## TEXT FOR ANALYSIS

· · · ·

Wednesday, April 14, 2021

The Cost of Deaconing


NOTE: This sermon was prepared for delivery during an on-line Service of the Word at Saint Paul’s Lutheran Church, Rye Brook, N.Y., on April 18, 2021. (Acts 6:1 - 7:2a, 44-60, Narrative Lectionary.)

When I was 17 I began exploring the possibility of Christian ministry. I consulted my pastor – a young man barely ten years older than me – and he pulled a worn paperback book off his bookshelf.

It was The Cost of Discipleship by Dietrich Bonhoeffer.

“Read this,” my pastor said, “and we’ll talk.”

I was too young and uninformed to realize what a scary thing my pastor had done. 

I did not realize, at 17, that for Bonhoeffer the cost of discipleship had been severe. He had left a tenured position at Union Seminary to return to his native Germany to oppose the Third Reich. On April 9, 1945, barely a month before the war in Europe ended, Bonhoeffer was cruelly executed by the Nazis for participating in a plot to assassinate Hitler. Piano wire was wrapped around his neck and he was strung up until he slowly strangled to death.

· · · ·

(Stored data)

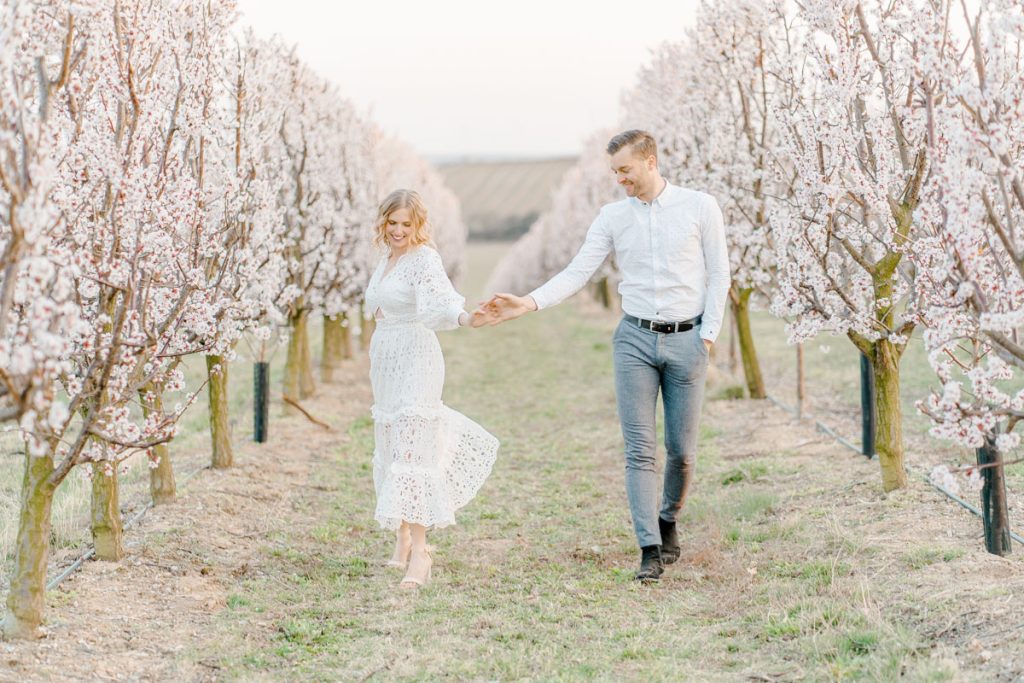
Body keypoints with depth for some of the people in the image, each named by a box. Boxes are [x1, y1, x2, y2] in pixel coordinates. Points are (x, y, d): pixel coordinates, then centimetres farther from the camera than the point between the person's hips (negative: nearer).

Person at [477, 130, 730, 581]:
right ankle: (650, 550, -2)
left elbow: (718, 274, 1)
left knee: (682, 449, 5)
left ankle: (668, 520, 32)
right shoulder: (613, 217, 4)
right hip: (635, 339, 1)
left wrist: (708, 334, -6)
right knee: (639, 450, -4)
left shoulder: (700, 207, -1)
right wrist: (526, 304, -14)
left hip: (687, 341, -1)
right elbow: (577, 274, -1)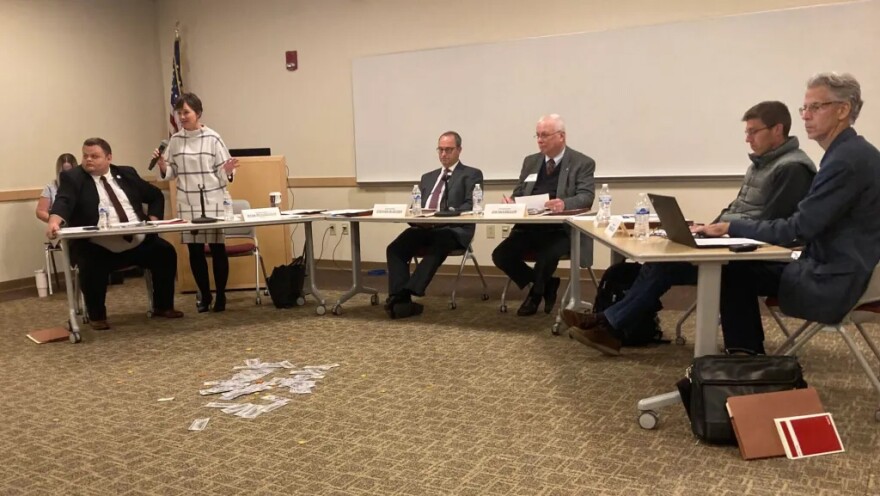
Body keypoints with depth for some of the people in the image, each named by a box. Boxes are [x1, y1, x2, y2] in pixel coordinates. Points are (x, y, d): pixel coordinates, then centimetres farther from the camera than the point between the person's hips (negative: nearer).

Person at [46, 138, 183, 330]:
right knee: (90, 267, -30)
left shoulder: (126, 173, 13)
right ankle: (97, 316, -3)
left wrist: (153, 220, 4)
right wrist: (55, 220, -39)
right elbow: (63, 201, -17)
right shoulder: (72, 177, 2)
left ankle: (163, 307, 8)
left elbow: (156, 196, 21)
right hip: (98, 248, -4)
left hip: (139, 244, 4)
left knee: (166, 253, -11)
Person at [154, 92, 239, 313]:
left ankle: (220, 295, 11)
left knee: (217, 247, -1)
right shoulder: (175, 140, 6)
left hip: (213, 201, -3)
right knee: (194, 250, 6)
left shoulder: (213, 138, -5)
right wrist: (162, 165, -8)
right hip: (187, 203, 4)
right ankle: (204, 295, 19)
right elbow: (171, 173, 11)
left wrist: (227, 172, -24)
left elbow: (222, 174, -3)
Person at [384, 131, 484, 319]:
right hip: (424, 227, 5)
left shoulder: (472, 174, 11)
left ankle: (407, 294, -45)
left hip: (453, 229, -5)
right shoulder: (428, 177, 29)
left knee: (435, 249, -39)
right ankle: (400, 298, -31)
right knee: (395, 248, -23)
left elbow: (472, 205, -4)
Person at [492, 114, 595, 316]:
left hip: (561, 229, -5)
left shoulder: (583, 163, 0)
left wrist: (565, 203, -34)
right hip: (528, 227, 6)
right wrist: (511, 201, -8)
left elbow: (586, 197, -12)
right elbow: (518, 194, 18)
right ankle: (545, 285, 6)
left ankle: (536, 293, 1)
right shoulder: (530, 162, 16)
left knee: (546, 256, -34)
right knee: (500, 255, -17)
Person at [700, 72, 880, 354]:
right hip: (835, 268, 9)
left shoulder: (847, 159, -21)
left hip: (834, 282, -9)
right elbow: (808, 226, 13)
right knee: (740, 267, 10)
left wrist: (731, 227, -13)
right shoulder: (850, 152, 11)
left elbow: (798, 229, -21)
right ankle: (748, 359, 17)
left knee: (734, 273, -3)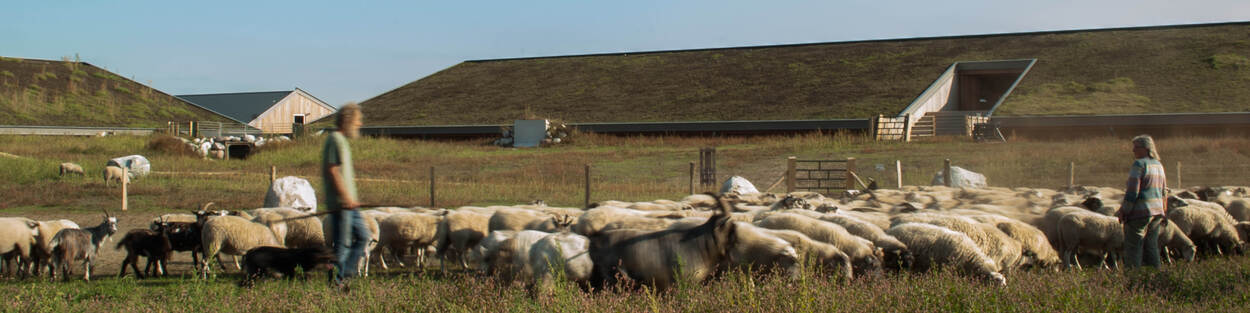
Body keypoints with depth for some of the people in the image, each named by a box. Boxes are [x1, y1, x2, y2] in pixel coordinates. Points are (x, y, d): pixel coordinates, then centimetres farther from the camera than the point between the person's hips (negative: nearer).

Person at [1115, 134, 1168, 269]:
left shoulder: (1139, 164, -12)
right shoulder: (1159, 165, 15)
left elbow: (1132, 192, -17)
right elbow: (1164, 193, 19)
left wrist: (1123, 211, -11)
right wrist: (1163, 212, 24)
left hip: (1140, 213, -8)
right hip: (1157, 212, 8)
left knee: (1133, 248, -5)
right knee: (1152, 248, 11)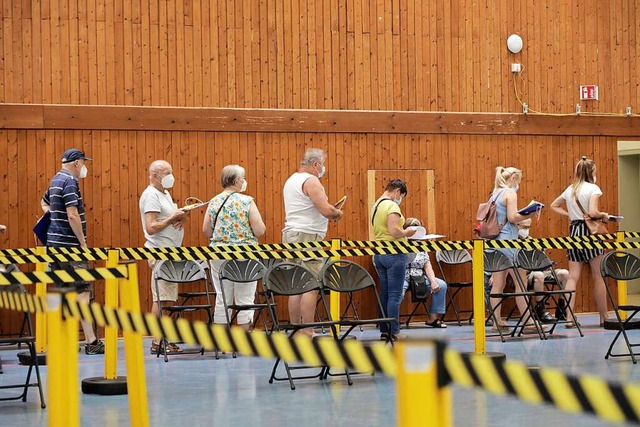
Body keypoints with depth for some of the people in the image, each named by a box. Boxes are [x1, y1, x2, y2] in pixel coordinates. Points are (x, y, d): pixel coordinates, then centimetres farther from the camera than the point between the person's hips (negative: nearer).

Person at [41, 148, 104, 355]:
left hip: (54, 242, 10)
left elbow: (44, 202, 36)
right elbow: (72, 216, -22)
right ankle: (91, 341, -12)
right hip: (69, 243, -10)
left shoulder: (56, 180, 16)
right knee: (82, 291, -9)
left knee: (63, 290, 11)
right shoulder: (70, 182, -14)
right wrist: (83, 243, -17)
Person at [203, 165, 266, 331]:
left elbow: (206, 231, 7)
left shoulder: (214, 202, 3)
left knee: (222, 299, 9)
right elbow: (260, 231, -12)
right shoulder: (247, 201, -8)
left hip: (219, 255, 4)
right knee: (245, 300, 3)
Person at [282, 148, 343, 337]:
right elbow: (326, 210, -19)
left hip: (291, 235, 10)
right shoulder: (311, 181, -11)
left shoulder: (291, 180, 19)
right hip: (308, 236, -10)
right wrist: (338, 213, 2)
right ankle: (307, 333, -11)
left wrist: (330, 214, 19)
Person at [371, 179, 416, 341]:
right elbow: (393, 231, -24)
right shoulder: (392, 206, -13)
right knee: (395, 295, -4)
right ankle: (394, 332, -4)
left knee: (384, 294, 11)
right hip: (394, 253, -8)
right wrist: (406, 233, -6)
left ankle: (384, 331, 13)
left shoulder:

· · · ·

## TASKS TO PERFORM
A) Summarize the sermon excerpt in two sentences.
B) Decide whether each statement agrees with the sermon excerpt, answering yes or no and quoting the words that settle it: (i) The pastor who gave the speaker the book was much older than the speaker. (ii) Bonhoeffer gave up a tenured position at Union Seminary to go back to Germany. (iii) Bonhoeffer was executed after the war in Europe had ended.

## SOLUTIONS TO EACH TASK
A) At 17, while exploring Christian ministry, the speaker consulted a young pastor, who handed over a worn paperback of Dietrich Bonhoeffer's The Cost of Discipleship to read before they talked. The speaker did not realize then how severe that cost had been for Bonhoeffer, who left a tenured position at Union Seminary to oppose the Third Reich and was executed by the Nazis on April 9, 1945, for taking part in a plot to assassinate Hitler.

B)
(i) No: "a young man barely ten years older than me"
(ii) Yes: "He had left a tenured position at Union Seminary to return to his native Germany to oppose the Third Reich."
(iii) No: "barely a month before the war in Europe ended"